Note:
This topic has been translated from a Chinese forum by GPT and might contain errors.
Original topic: tiflash由于句柄数升高导致重启
【TiDB Usage Environment】Production Environment
【TiDB Version】6.1.0
【Encountered Problem】tiflash restart
【Problem Phenomenon and Impact】
tiflash_error.log:
tiflash-summary:
tidb-cluster-node_exporter:
Operating System Configuration:
Is there any prompt information in the system message? Is there any hint like oom-killer?
It wasn’t caused by OOM, the message shows: main process exited, code=killed
Root cause investigation:
- The open file count is indeed relatively high, but is there a message indicating “open too many file descriptor …”?

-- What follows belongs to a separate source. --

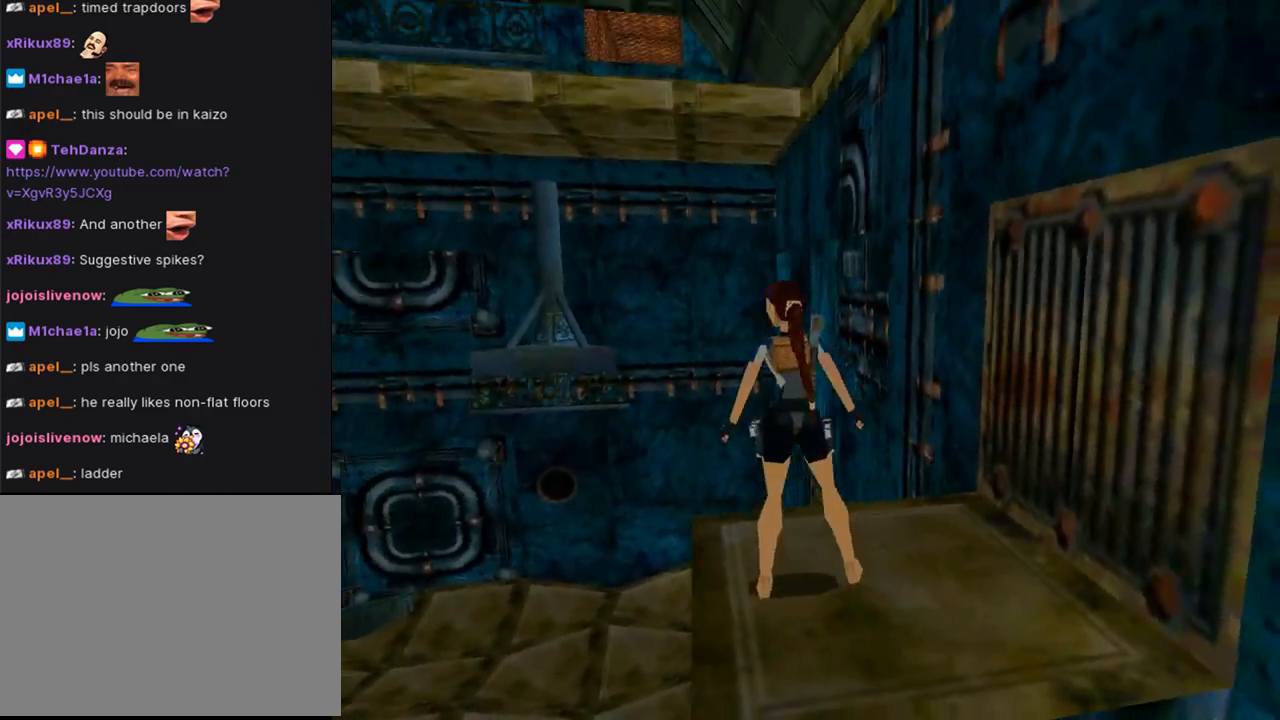
{"buttons": ["SQUARE", "DPAD_UP"], "left_stick": "center", "right_stick": "center", "events": [[67, "DPAD_LEFT", "up"], [133, "SQUARE", "down"], [233, "DPAD_UP", "down"]]}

- 6770 may not be the actual limit value; it could have been averaged out, and the maximum value might be higher than this.
As for avoidance, if this is the root cause, can you try setting it to unlimited to see if it can bypass the issue?
- Use port 9090 to check the instantaneous value recorded by the Prometheus metric (which is also averaged);
- Do you still have the logs from when TiFlash was restarted (tiflash.log, tiflash_error.log)? Please post them.
The current information is not easy to analyze further…
Could you please confirm if this is a TiFlash log? It looks more like a TiKV log.
The ng_monitor export should only be tiflash_tikv.log. Please go to that directory and retrieve all the logs corresponding to these 4 time points.
Yes, the exported file is tiflash_tikv.log, the tiflash.log at that time is no longer available.
Occasionally it happens, this is the tiflash_error.log during the issue period:
tiflash_error.log (115.3 KB)
OK, does it return to normal successfully every time you restart?
After the restart, the number of handles decreased, and the service is normal.
Sure,
- Please confirm the operating system version;
- Please confirm whether the continuous profiling feature is enabled on TiFlash (you can see it on the dashboard); or if there is any manual profiling.
This might be the issue, still confirming → query raise the error of Unknown compression method: 200 when profiling in rhel 8 · Issue #5292 · pingcap/tiflash · GitHub
Based on the judgment, it is basically related to this issue → query raise the error of Unknown compression method: 200 when profiling in rhel 8 · Issue #5292 · pingcap/tiflash · GitHub
Suggestions:
- Turn off continuous profiling and observe whether this phenomenon still occurs;
- You can follow this issue, and we will continue to investigate and fix the problem internally;
If there are any new developments or phenomena, you can also post them here. Thank you for the feedback.
Sure, thanks for the help~
This topic was automatically closed 1 minute after the last reply. No new replies are allowed.